- What is needed: Check every line of the entries that follow, and copy the ones containing "test".

Extracted data entries
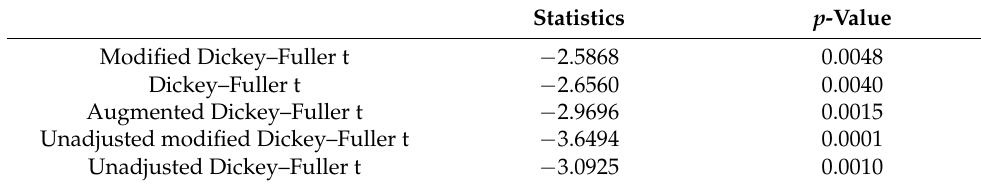
Table 4. Co-integration test results of variables.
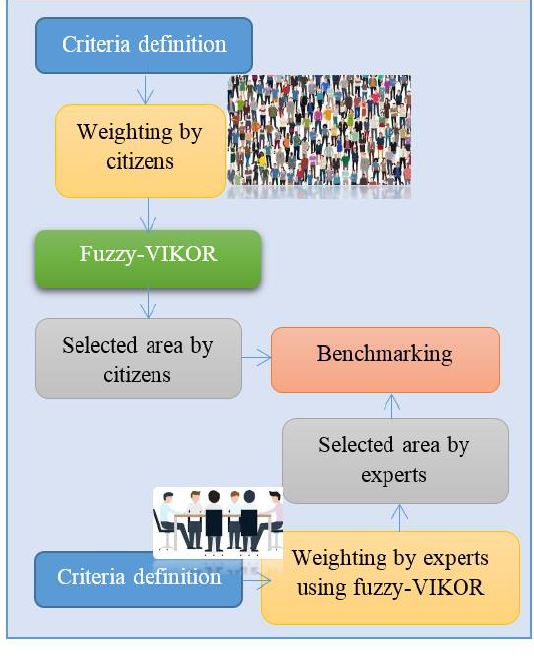
Figure1. Methodology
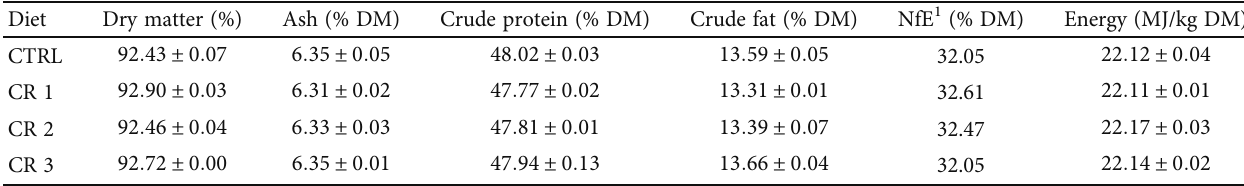
Table 2: Crude nutrient and gross energy content of diets ( mean ± SD ).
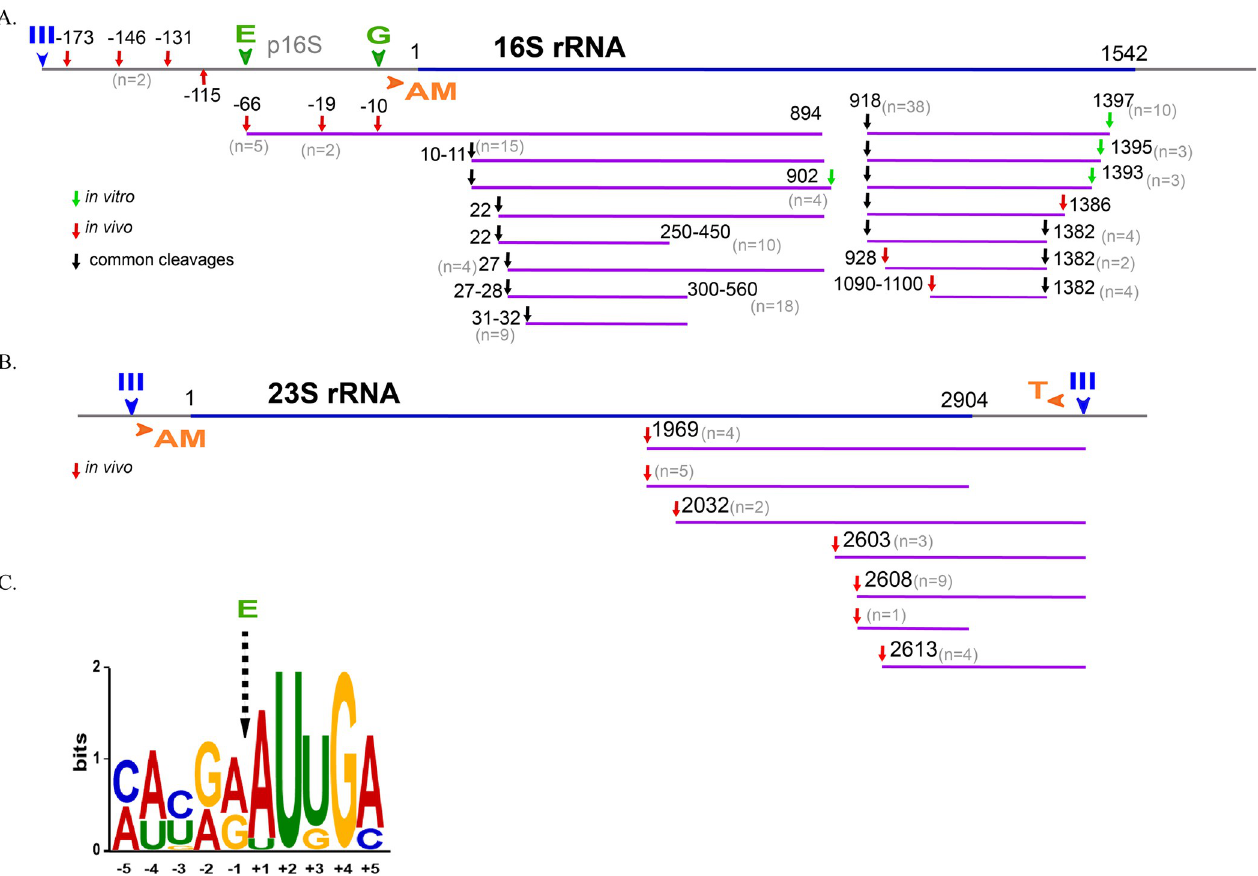
Fig 5. Mapping of RNase E cleavage sites. RNA fragments from the gels in Fig 4 were extracted, purified, and circularized, and the region containing the 3 0 -5 0 junction was PCR amplified (cRACE), as indicated in S6 Fig. After cloning the PCR fragments into a plasmid vector, the 3 0 -5 0 junction was sequenced and the ends aligned with the sequence of 16S or 23S rRNA. In the diagrams representing 16S and 23S rRNA, III (blue), E (green), G (green), AM (orange), and T (orange) represent, respectively, rRNA processing sites for RNase III, RNase E, and RNase G, which are endoribonucleases and RNase AM and RNase T, which are exoribonucleases that trim intermediates to the final mature species. (A and B) Identification of cleavage sites in 16S rRNA and 23S rRNA. The color-coded key indicates cleavages that were mapped in vivo, in vitro, or both in vivo and in vitro. The number of times a site was sequenced is indicated (n). The data underlying the schemes shown in Fig 5A and 5B can be found in S1 Table. (C) Consensus sequence of rRNA cleavage sites that were mapped in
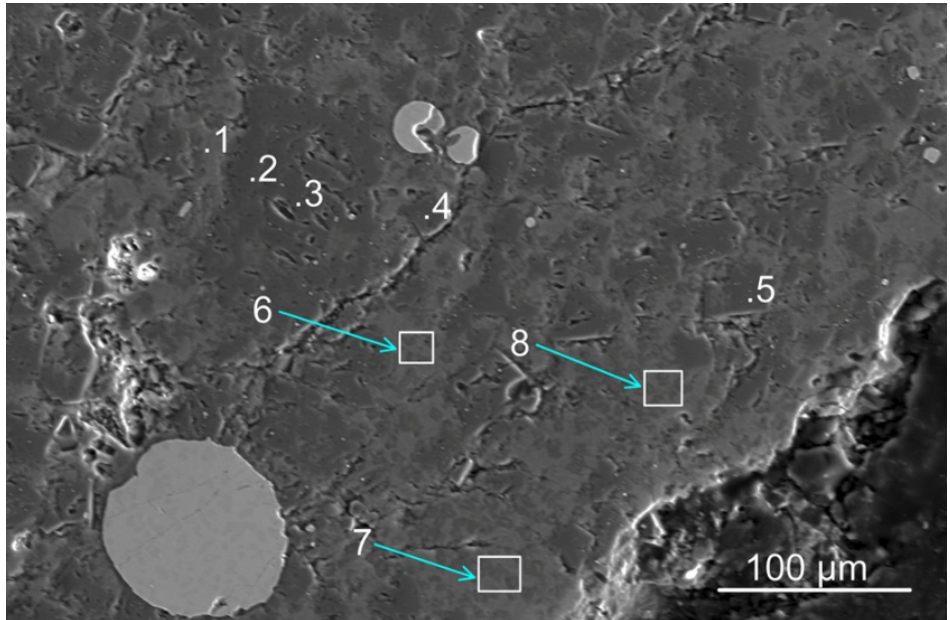
Figure 5. BSE image of slag area at the slag–weld metal interface: MP3 slag sample. (See Table 6 for the analyses of the numbered phases in Figure 5). Table 6. SEM analyses of marked phase positions in Figure 5 (mass%).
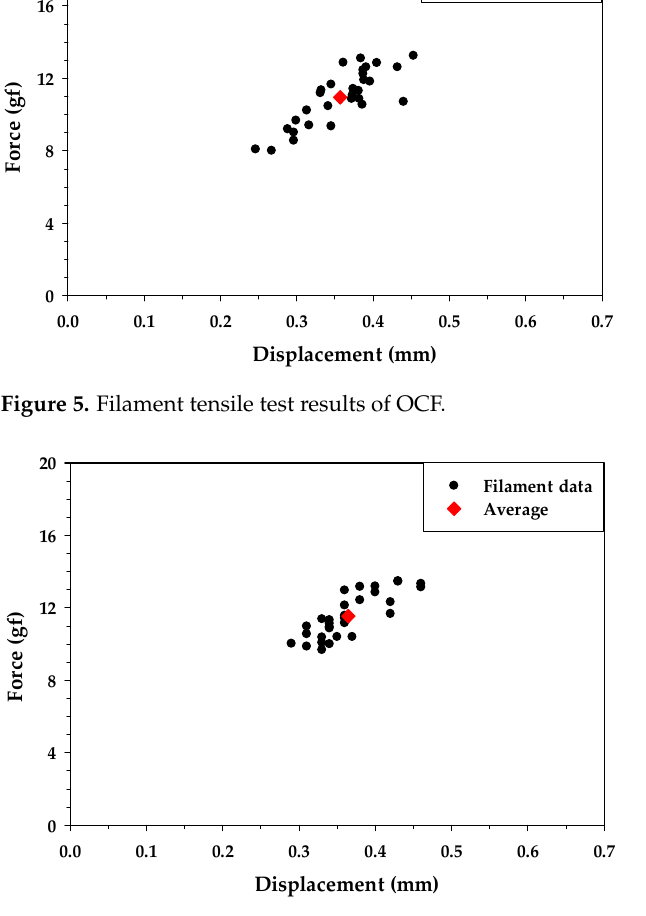
Figure 6. Filament tensile test results of RCF.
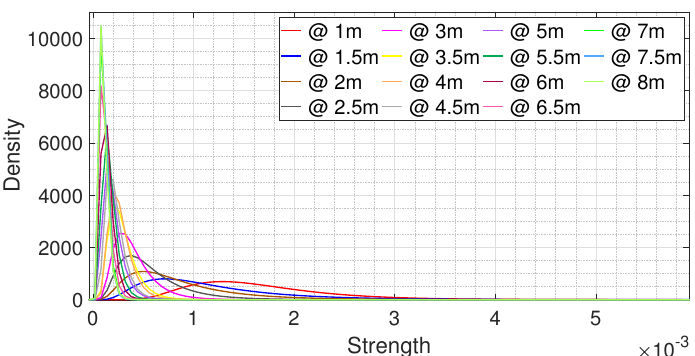
Figure 9. The fitting results for the signals reflected from the person at different distances.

- Exercise output:
Table 4. Co-integration test results of variables.
Figure 6. Filament tensile test results of RCF.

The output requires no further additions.